Si une femme, n’importe où, dans n’importe quel pays, adhère à nos idées et à nos méthodes, elle peut se déclarer Femen.Oksana Chatchko
"Il y a eu aussi une trahison qui l'a énormément abîmée", explique Charlène Favier - celle d'avoir été écartée par Inna Chevtchenko, dont elle rejetait le pouvoir autoritaire et pyramidal. Oksana Chatchko, elle, défendait un fonctionnement ouvert du mouvement : "Femen, c’est une idée, la lutte contre le patriarcat, le sextrémisme et une manière de manifester. Si une femme, n’importe où, dans n’importe quel pays, adhère à nos idées et à nos méthodes, elle peut se déclarer Femen."
"Il y a aussi les suites de tous les traumatismes qu'elle a subis en Biélorussie, en prison. Je pense qu'on ne ressort pas indemne quand à 22 ans, 23 ans, on fait 15 jours de prison en Russie, quand on se fait torturer à Minsk, en Biélorussie. Je pense qu'on ressort avec des séquelles post-traumatiques évidentes qui ont marqué le restant de son existence," souligne Charlène Favier.
Les militantes Femen Aleksandra Nemchinova, à gauche, Inna Chevchenko, au centre, Oksana Chachko, à droite, devant la presse à Kiev, en Ukraine, le 21 décembre 2011. Toutes trois ont été enlevées deux jours plus tôt par des agents de sécurité après avoir manifesté à Minsk, poitrines dénudées, pour marquer le premier anniversaire de la réélection controversée du président bélarusse Alexandre Loukachenko.
"Quand les Femen sont arrivées à Paris et qu'on les a vues pour la première fois, je pense que j'ai été comme tout le monde, mi-fascinée, mi-agacée, retrace-t-elle. Je n'ai pas vraiment compris, parce qu'on n'avait pas d'une explication claire sur pourquoi elles manifestaient comme ça".

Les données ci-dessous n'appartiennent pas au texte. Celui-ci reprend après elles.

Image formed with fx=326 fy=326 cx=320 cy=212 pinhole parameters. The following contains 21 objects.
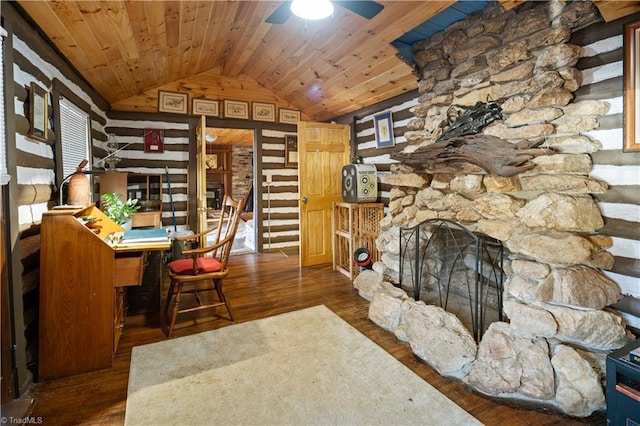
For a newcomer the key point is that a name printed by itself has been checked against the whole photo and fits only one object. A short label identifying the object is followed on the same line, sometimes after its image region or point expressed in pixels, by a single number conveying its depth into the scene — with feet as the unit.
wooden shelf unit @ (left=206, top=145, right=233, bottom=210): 33.30
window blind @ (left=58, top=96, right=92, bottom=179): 9.84
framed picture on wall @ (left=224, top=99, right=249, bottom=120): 17.42
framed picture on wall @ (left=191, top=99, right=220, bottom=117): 16.81
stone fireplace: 6.22
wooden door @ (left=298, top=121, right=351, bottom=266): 15.83
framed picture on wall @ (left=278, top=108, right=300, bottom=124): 18.80
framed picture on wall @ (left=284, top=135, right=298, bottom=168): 19.30
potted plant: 10.39
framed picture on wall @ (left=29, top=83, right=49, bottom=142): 7.23
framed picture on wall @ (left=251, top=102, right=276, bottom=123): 18.11
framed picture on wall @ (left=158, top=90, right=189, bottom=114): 16.16
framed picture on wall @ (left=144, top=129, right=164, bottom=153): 16.20
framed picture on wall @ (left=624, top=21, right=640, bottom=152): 6.18
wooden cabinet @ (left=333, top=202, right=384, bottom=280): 14.06
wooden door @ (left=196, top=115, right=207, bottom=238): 15.34
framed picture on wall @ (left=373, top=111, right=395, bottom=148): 14.32
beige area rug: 6.05
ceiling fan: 6.82
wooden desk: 7.04
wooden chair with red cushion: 9.37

Aujourd'hui, la réalisatrice souligne le fait qu'en Ukraine, la prostitution a pris une ampleur que l'Europe occidentale ne mesure pas. "Le corps de la femme y est utilisé par les hommes uniquement à des fins de plaisir masculin. Or ces filles sont très éduquées : elles lisent Clara Zetkin et les grands philosophes." Quand elles se rendent compte que l'Ukraine est considéré comme un "bordel", elles se rebellent, d'une rébellion joyeuse d'adolescente. Elles se disent : "Et si on utilisait notre corps pour passer un message politique, pour combattre l'injustice ? Puisque c'est pour ça qu'on nous regarde", explique Charlène Favier.
Oksana Chatchko, durant une manifestation des Femen à Paris en 2012.
"Oksana était incandescente, ambivalente, habitée, spirituelle, révolutionnaire... J'ai essayé de rentrer dans cette réalité hallucinée. C'était une âme d'artiste aussi, qui se laisse un peu dévorée par sa mission, dévorée par son art, dévorée par son absolutisme.", poursuit-elle.
Oksana Chatchko, radicale et sans concession, à la fois forte et fragile, était-elle minée par les rivalités internes aux Femen, dépassée par la médiatisation de figures du mouvement, marquée à vie par la répression ? Le film livre quelques pistes sur sa descente aux enfers. Mais laisse le spectateur trancher.